بِسۡمِ ٱللَّهِ ٱلرَّحۡمَٰنِ ٱلرَّحِيمِ
بَلۡ قَالُواْ مِثۡلَ مَا قَالَ ٱلۡأَوَّلُونَ ٨١
Hayır, o Mekke kâfirleri, evvelkilerin dediği gibi dediler.
قَالُوٓاْ أَءِذَا مِتۡنَا وَكُنَّا تُرَابٗا وَعِظَٰمًا أَءِنَّا لَمَبۡعُوثُونَ ٨٢
Şöyle demişlerdi: “- Biz ölüb de bir toprak ve bir yığın kemik olduğumuz zaman mı, cidden biz mi diriltilmiş olacağız?

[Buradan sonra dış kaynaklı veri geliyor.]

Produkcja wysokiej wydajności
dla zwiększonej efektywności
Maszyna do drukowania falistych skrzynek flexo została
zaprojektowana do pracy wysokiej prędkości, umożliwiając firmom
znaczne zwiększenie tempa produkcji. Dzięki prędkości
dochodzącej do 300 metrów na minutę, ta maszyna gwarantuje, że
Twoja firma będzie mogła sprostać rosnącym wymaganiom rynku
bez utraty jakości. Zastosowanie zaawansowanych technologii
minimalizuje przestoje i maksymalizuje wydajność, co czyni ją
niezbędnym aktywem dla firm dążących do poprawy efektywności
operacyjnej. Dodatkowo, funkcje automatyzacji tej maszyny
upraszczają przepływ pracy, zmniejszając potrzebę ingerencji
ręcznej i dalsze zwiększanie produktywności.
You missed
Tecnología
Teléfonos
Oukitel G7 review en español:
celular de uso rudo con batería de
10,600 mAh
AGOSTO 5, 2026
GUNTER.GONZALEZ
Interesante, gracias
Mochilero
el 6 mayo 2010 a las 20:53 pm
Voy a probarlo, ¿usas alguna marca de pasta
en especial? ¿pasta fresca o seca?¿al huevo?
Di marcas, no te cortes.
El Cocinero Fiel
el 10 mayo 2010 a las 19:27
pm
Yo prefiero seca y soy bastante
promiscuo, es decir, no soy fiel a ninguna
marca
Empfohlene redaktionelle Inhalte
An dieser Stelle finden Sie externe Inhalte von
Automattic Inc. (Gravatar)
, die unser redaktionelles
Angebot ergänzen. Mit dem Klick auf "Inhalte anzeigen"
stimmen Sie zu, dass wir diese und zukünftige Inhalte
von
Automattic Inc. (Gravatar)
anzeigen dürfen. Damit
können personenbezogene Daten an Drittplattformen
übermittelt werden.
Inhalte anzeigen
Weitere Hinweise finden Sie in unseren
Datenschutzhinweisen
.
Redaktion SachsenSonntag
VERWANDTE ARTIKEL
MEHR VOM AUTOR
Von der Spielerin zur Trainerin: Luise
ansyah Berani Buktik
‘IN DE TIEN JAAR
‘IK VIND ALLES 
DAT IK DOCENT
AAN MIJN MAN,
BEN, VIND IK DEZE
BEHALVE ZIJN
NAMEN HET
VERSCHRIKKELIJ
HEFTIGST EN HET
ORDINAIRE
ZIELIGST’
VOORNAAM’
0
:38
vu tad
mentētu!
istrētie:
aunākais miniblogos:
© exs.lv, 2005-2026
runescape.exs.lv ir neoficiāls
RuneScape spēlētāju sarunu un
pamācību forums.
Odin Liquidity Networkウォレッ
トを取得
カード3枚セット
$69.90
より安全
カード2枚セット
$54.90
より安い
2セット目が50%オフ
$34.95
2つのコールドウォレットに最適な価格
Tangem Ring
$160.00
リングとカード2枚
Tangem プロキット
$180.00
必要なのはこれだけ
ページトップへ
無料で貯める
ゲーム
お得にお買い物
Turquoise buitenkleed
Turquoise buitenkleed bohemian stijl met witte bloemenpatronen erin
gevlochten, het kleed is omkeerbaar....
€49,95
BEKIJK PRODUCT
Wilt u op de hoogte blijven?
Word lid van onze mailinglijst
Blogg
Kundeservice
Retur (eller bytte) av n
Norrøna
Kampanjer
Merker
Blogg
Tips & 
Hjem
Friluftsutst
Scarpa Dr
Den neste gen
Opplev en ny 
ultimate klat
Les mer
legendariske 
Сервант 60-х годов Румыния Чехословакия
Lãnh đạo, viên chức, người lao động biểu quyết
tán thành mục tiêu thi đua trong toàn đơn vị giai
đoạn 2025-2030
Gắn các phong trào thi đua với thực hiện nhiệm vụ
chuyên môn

لَقَدۡ وُعِدۡنَا نَحۡنُ وَءَابَآؤُنَا هَٰذَا مِن قَبۡلُ إِنۡ هَٰذَآ إِلَّآ أَسَٰطِيرُ ٱلۡأَوَّلِينَ ٨٣
Yemin ederiz ki, bize de atalarımıza da bu dirilme işi bundan önce vaad olundu. Bu, eskilerin masallarından başka bir şey değil.”
قُل لِّمَنِ ٱلۡأَرۡضُ وَمَن فِيهَآ إِن كُنتُمۡ تَعۡلَمُونَ ٨٤
(Ey Rasûlüm, Mekke kâfirlerine) de ki: “- Kimin o arz ve ondaki bütün varlıklar, biliyor musunuz?”
سَيَقُولُونَ لِلَّهِۚ قُلۡ أَفَلَا تَذَكَّرُونَ ٨٥
Onlar diyecekler ki: “- Allah’ındır.“ Sen, de ki: “- O halde düşünüb Allah’ın kudretini anlamaz mısınız?”
قُلۡ مَن رَّبُّ ٱلسَّمَٰوَٰتِ ٱلسَّبۡعِ وَرَبُّ ٱلۡعَرۡشِ ٱلۡعَظِيمِ ٨٦
Yine de ki: “- O yedi göğün Rabbi kim? O çok büyük arşın Rabbi kim?”
سَيَقُولُونَ لِلَّهِۚ قُلۡ أَفَلَا تَتَّقُونَ ٨٧
“-Allah’ındır” diyecekler, De ki: “- O halde Allah’dan korkmaz mısınız?” (Allah’dan başkasına nasıl tapınırsınız?)
قُلۡ مَنۢ بِيَدِهِۦ مَلَكُوتُ كُلِّ شَيۡءٖ وَهُوَ يُجِيرُ وَلَا يُجَارُ عَلَيۡهِ إِن كُنتُمۡ تَعۡلَمُونَ ٨٨
De ki: “- Her şeyin mülkiyet ve hazineleri elinde olan kimdir ki, daima O koruyub hükmediyor, kendisi asla korunmaya muhtaç olmuyor? Eğer biliyorsanız, cevab verin.”
سَيَقُولُونَ لِلَّهِۚ قُلۡ فَأَنَّىٰ تُسۡحَرُونَ ٨٩
Yine “-Allah’ındır” diyecekler. Onlara de ki: “- O halde nereden aldatılıyorsunuz (da hakkı inkâr, ediyorsunuz)?”
بَلۡ أَتَيۡنَٰهُم بِٱلۡحَقِّ وَإِنَّهُمۡ لَكَٰذِبُونَ ٩٠
Doğrusu biz, onlara, hakkı (tevhîdi) getirdik. Şüphesiz onlar, (Allah çocuk edindi, melekler kızlarıdır sözlerinde) yalancıdırlar.
مَا ٱتَّخَذَ ٱللَّهُ مِن وَلَدٖ وَمَا كَانَ مَعَهُۥ مِنۡ إِلَٰهٍۚ إِذٗا لَّذَهَبَ كُلُّ إِلَٰهِۭ بِمَا خَلَقَ وَلَعَلَا بَعۡضُهُمۡ عَلَىٰ بَعۡضٖۚ سُبۡحَٰنَ ٱللَّهِ عَمَّا يَصِفُونَ ٩١
Allah, hiç evlâd edinmemiştir, beraberinde bir ilâh da yoktur. Eğer müşriklerin dediği gibi, Allah’la beraber bir takım ilâhlar olsaydı, o takdirde her ilâh kendi yarattığını götürür, tek başlarına kalarak aralarında ayrılıklar baş gösterir ve bir kısmı diğerlerine üstün gelirdi. (Bu çekişme ve savaşlar olmadığına göre Allah’ın eşi ve ortağı yoktur.) Allah, onların isnad ettiği şirk vasıflarından (ve bütün noksanlıklardan) münezzehtir.